Abstract

Depending on the availability of oxygen, Escherichia coli is able to switch between aerobic respiratory metabolism and anaerobic mixed acid fermentation. An important, yet understudied, metabolic mode is the micro-aerobic metabolism at intermediate oxygen availabilities. The relationship between oxygen input, physiology and gene expression of E. coli MG1655 and two isogenic mutants lacking succinate dehydrogenase (SDH) and fumarate reductase (FRD) activities was analyzed at different aerobiosis levels. Growth rate and cell yield were very similar to the parent strain. By-product formation was altered in the sdhC mutant to higher acetic acid and glutamate production in batch cultures. In continuous cultures with defined oxygen input gene expression analysis revealed a dependency of many catabolic genes to aerobiosis.

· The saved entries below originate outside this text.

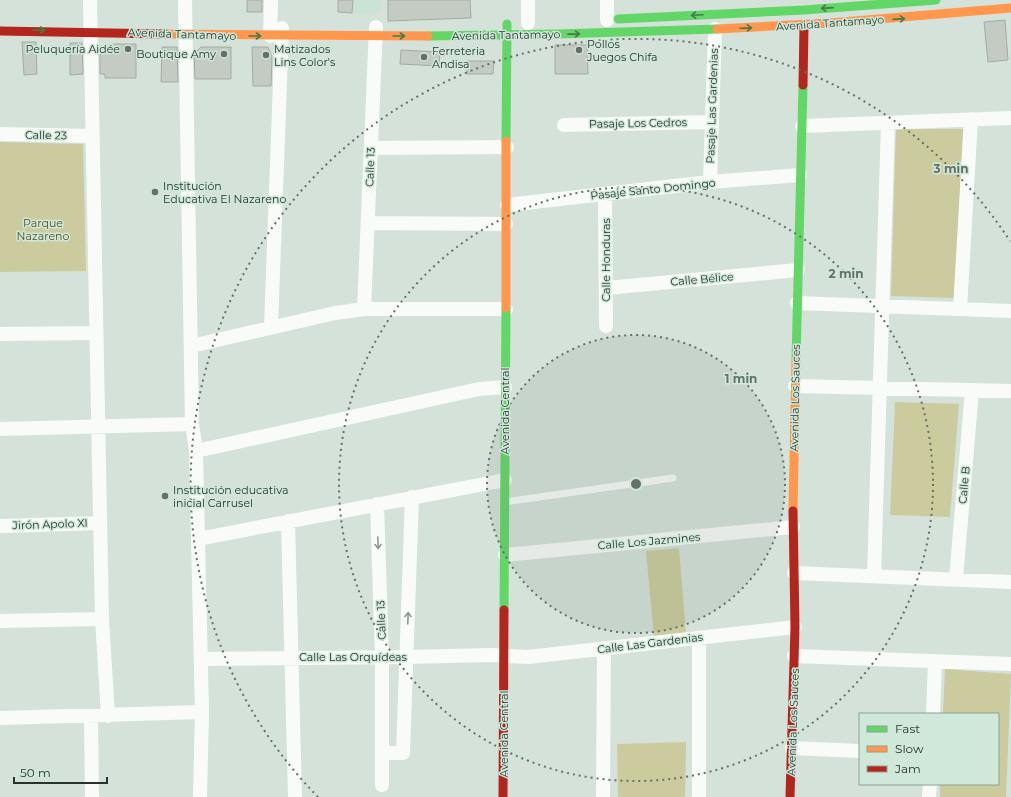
<svg xmlns="http://www.w3.org/2000/svg" width="1011" height="797" viewBox="0 0 1011 797" font-family="Montserrat,sans-serif">
<style>
.built{fill:#cbe3d4}
.green{fill:#cbcb9d}
.building{fill:#c3cbc3;stroke:#a3aba4}
.lines{fill:none;stroke-linecap:round;stroke-linejoin:round}
.lane{stroke:#f9fbf9;stroke-width:7}
.street{stroke:#f9fbf9;stroke-width:14}
.fast{stroke:#63d668;stroke-width:9}
.slow{stroke:#ff974d;stroke-width:9}
.jam{stroke:#b3261e;stroke-width:9}
.oneway{stroke:#437c48}
.oneway2{stroke:#919793}
.ring{fill:none;stroke:#65706a;stroke-width:2;stroke-dasharray:2 4}
.poi-dot{fill:#65706a;stroke:#cfe8d9;stroke-width:1.5}
.labels{text-anchor:middle;stroke-width:3;stroke-linejoin:round;paint-order:stroke}
.street-label{font-size:11px;fill:#29332d;stroke:#cfe8d9}
.poi-label{font-size:11px;fill:#29332d;stroke:#cfe8d9;text-anchor:start}
.park-label{font-size:11px;fill:#544f25;stroke:#cfe8d9}
.centre{fill:#65706a;stroke:#cfe8d9;stroke-width:2}
.ring-label{font-size:12px;text-anchor:middle;font-weight:bold;fill:#65706a;stroke:#cfe8d9;stroke-width:3;stroke-linejoin:round;paint-order:stroke}
</style>
<rect width="100%" height="100%" fill="#d5e2da"/>
<path class="built" d="M353,0H381L380,14L352,13Z"/>
<path class="green" d="M896,129H963L955,298L891,296Z
M0,142L83,144L86,271L0,272Z
M895,402L959,404L950,517L890,515Z
M679,548L686,634L654,637L646,551Z
M945,669L1011,674L1006,797H940V784H998V714H943Z
M686,742L685,797H618L617,744Z"/>
<path class="building" d="M247,0H262V12H247Z
M338,0H353L352,13L338,12Z
M388,0H470L471,18L388,21Z
M1005,20L1008,60L988,62L984,22Z
M22,42H36L37,74L24,75Z
M70,43H82L83,74L70,75Z
M113,44H136V78H105V74H100V54Z
M555,45H587L588,74H555Z
M162,47H177L178,82H161Z
M201,47H231V79H195L194,54Z
M252,47H268L272,57L271,86H253Z
M401,50L440,52L439,66L400,64Z
M467,61H494L493,74H467Z"/>
<g class="lines">
<path class="lane" d="M505,502L673,478"/>
<path class="street" d="M90,0L102,619L108,716
M185,0L192,424L196,451L202,712L200,797
M528,0V23
M607,20V0
M270,36L271,0
M564,125L712,122
M802,126L1011,118
M0,134L92,136
M371,148L507,147
M710,182L715,29
M605,194L606,326
M507,205L710,182L800,175
M368,223L506,224
M606,288L798,270
M797,303L1011,311
M364,309L376,27
M960,309L971,119
M271,327L282,28
M0,334L96,333
M191,346L335,313L364,309H506
M795,386L1011,391
M0,429L192,424
M196,451L479,389L505,387
M377,504L382,658V785
M288,521L295,797
M0,526L100,523
M198,539L505,480
M505,555L793,527
M794,573L1011,582
M874,575L888,123
M956,579L972,390
M0,621L102,619
M699,638V797
M794,656L1011,664
M201,659L406,657L491,655L528,657L795,627
M933,714L935,661
M91,716L92,797
M0,718L202,712
M792,748L860,751
M383,753H403L412,497
M603,797L604,649
M929,797L930,784"/>
<path class="fast" d="M618,19L804,10L936,0
M428,36L558,34L717,29
M506,141L507,24
M796,360L803,85
M504,610L506,308"/>
<path class="slow" d="M717,29L830,23L1011,8
M165,34L428,36
M506,308V141
M793,511L796,360"/>
<path class="jam" d="M0,31L165,34
M803,85L804,26
M503,797L504,610
M790,797L795,627L793,511"/>
</g>
<defs><path id="oneway-shaft" d="M-6 0H5M1.5-3L5.5 0L1.5 3" fill="none" stroke-width="1.6" stroke-linecap="round" stroke-linejoin="round"/></defs>
<g class="oneway">
<use href="#oneway-shaft" transform="translate(827 8) rotate(176)"/>
<use href="#oneway-shaft" transform="translate(697 15) rotate(177)"/>
<use href="#oneway-shaft" transform="translate(899 19) rotate(-4)"/>
<use href="#oneway-shaft" transform="translate(746 28) rotate(-2)"/>
<use href="#oneway-shaft" transform="translate(39 30)"/>
<use href="#oneway-shaft" transform="translate(574 34) rotate(-1)"/>
<use href="#oneway-shaft" transform="translate(255 36)"/>
<use href="#oneway-shaft" transform="translate(399 36)"/>
</g>
<g class="oneway2">
<use href="#oneway-shaft" transform="translate(378 543) rotate(88)"/>
<use href="#oneway-shaft" transform="translate(408 618) rotate(-88)"/>
</g>
<circle cx="636" cy="484" r="149" fill="#65706a" fill-opacity=".12"/>
<g class="ring">
<circle cx="636" cy="484" r="149"/>
<circle cx="636" cy="484" r="297"/>
<path d="M318 797A446 446 0 1 1 1010 241"/>
</g>
<g class="poi-dot">
<circle cx="128" cy="49" r="4"/>
<circle cx="579" cy="50" r="4"/>
<circle cx="224" cy="54" r="4"/>
<circle cx="266" cy="55" r="4"/>
<circle cx="424" cy="57" r="4"/>
<circle cx="155" cy="192" r="4"/>
<circle cx="165" cy="496" r="4"/>
</g>
<g class="labels">
<g class="street-label">
<text transform="translate(830 23) rotate(-4)" y="4">Avenida Tantamayo</text>
<text transform="translate(182 34) rotate(2)" y="4">Avenida Tantamayo</text>
<text transform="translate(506 35) rotate(-1)" y="4">Avenida Tantamayo</text>
<text transform="translate(712 106) rotate(-88)" y="4">Pasaje Las Gardenias</text>
<text transform="translate(638 123) rotate(-1)" y="4">Pasaje Los Cedros</text>
<text transform="translate(46 135) rotate(1)" y="4">Calle 23</text>
<text transform="translate(370 167) rotate(-88)" y="4">Calle 13</text>
<text transform="translate(653 189) rotate(-6)" y="4">Pasaje Santo Domingo</text>
<text transform="translate(606 260) rotate(-90)" y="4">Calle Honduras</text>
<text transform="translate(702 279) rotate(-5)" y="4">Calle Bélice</text>
<text transform="translate(795 398) rotate(-89)" y="4">Avenida Los Sauces</text>
<text transform="translate(505 411) rotate(-90)" y="4">Avenida Central</text>
<text transform="translate(964 485) rotate(-85)" y="4">Calle B</text>
<text transform="translate(50 524) rotate(-2)" y="4">Jirón Apolo XI</text>
<text transform="translate(649 541) rotate(-5)" y="4">Calle Los Jazmines</text>
<text transform="translate(381 620) rotate(-92)" y="4">Calle 13</text>
<text transform="translate(650 643) rotate(-7)" y="4">Calle Las Gardenias</text>
<text x="353" y="661">Calle Las Orquídeas</text>
<text transform="translate(793 722) rotate(-88)" y="4">Avenida Los Sauces</text>
<text transform="translate(504 734) rotate(-90)" y="4">Avenida Central</text>
</g>
<g class="poi-label">
<text x="587" y="48">Pollos<tspan x="587" dy="13">Juegos Chifa</tspan></text>
<text x="120" y="53" text-anchor="end">Peluquería Aidée</text>
<text x="274" y="53">Matizados<tspan x="274" dy="13">Lins Color's</tspan></text>
<text x="432" y="55">Ferreteria<tspan x="432" dy="13">Andisa</tspan></text>
<text x="216" y="58" text-anchor="end">Boutique Amy</text>
<text x="163" y="190">Institución<tspan x="163" dy="13">Educativa El Nazareno</tspan></text>
<text x="173" y="494">Institución educativa<tspan x="173" dy="13">inicial Carrusel</tspan></text>
</g>
<g class="park-label">
<text x="43" y="227">Parque<tspan x="43" dy="13">Nazareno</tspan></text>
</g>
</g>
<circle cx="636" cy="484" r="6" class="centre"/>
<g class="ring-label">
<text x="951" y="173">3 min</text>
<text x="846" y="278">2 min</text>
<text x="741" y="383">1 min</text>
</g>
<rect x="859" y="713" width="140" height="72" fill="#cfe8d9" stroke="#8da094"/>
<rect x="867" y="726" width="20" height="6" fill="#63d668" stroke="#8da094"/>
<text x="895" y="733" font-size="12" fill="#29332d">Fast</text>
<rect x="867" y="746" width="20" height="6" fill="#ff974d" stroke="#8da094"/>
<text x="895" y="753" font-size="12" fill="#29332d">Slow</text>
<rect x="867" y="766" width="20" height="6" fill="#b3261e" stroke="#8da094"/>
<text x="895" y="773" font-size="12" fill="#29332d">Jam</text>
<path d="M14 777v6h93v-6" fill="none" stroke="#29332d" stroke-width="2"/>
<text x="20" y="777" font-size="12" fill="#29332d" stroke="#cfe8d9" stroke-width="3" paint-order="stroke">50 m</text>
</svg>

Acetate excretion was still detectable under aerobic conditions in the sdhC mutant; the frdA mutant lacked anaerobic succinate excretion. Anaerobic repression of the sdh operon was diminished in the frdA strain, possibly to allow SDH to partially replace FRD. The experiments illustrate the remarkable adaptability of E. coli physiology—to compensate for the absence of important metabolic genes by altering carbon flux and/or gene expression such that there are only minor changes in growth capability across the aerobiosis range.